The Ariadne Punctuation
If you were to tell me that you’d designed a cooperative stealth game about breaking out of some impenetrable locale, saturated with guards who moved according to programmed logic that I had to evaluate and preempt, and that much of the gameplay revolved around gradually uncovering the layout of the map and assembling codes to break through certain critical areas, my first reaction would be to ask why I’m not just playing more Burgle Bros. Because Burgle Bros. is a lot of fun and — bonus! — it already exists.
The Daedalus Sentence now also exists. And in some ways, that’s all I want to say about it.
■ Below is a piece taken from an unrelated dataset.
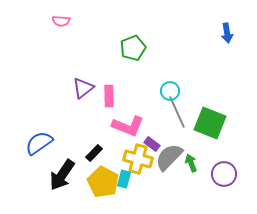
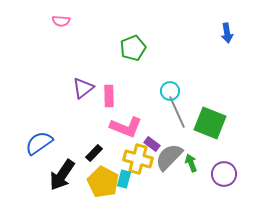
pink L-shape: moved 2 px left, 1 px down
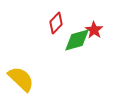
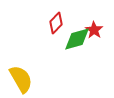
green diamond: moved 1 px up
yellow semicircle: rotated 16 degrees clockwise
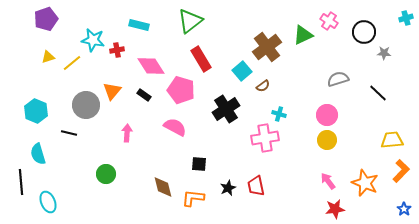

The elephant in the room, and the circular growth lodged in The Daedalus Sentence’s pricey heart, is its ring-shaped prison. Series of rings, rather. It’s the reason behind the game’s awkward box and its slightly above-average heft. Your characters are abductees, you see, of aliens who for some reason have erected this impressive ode to the deities of detention rather than simply chucking you into a deep pit. Quick poll, which sounds more effective at keeping humans from escaping: a rotating clink with a million moving parts — including a bunch of machinery that humans possess the digits to operate — or a three-hundred-meter-deep cylinder surrounded by walls slick with vegetable shortening? Yeah, I chose the rotating space station too.
Sure, it’s a gimmick. But it’s a clever one. It informs everything you do, and leads to these pitch-perfect moments where surviving just one more turn feels like an actual feat of escapistry.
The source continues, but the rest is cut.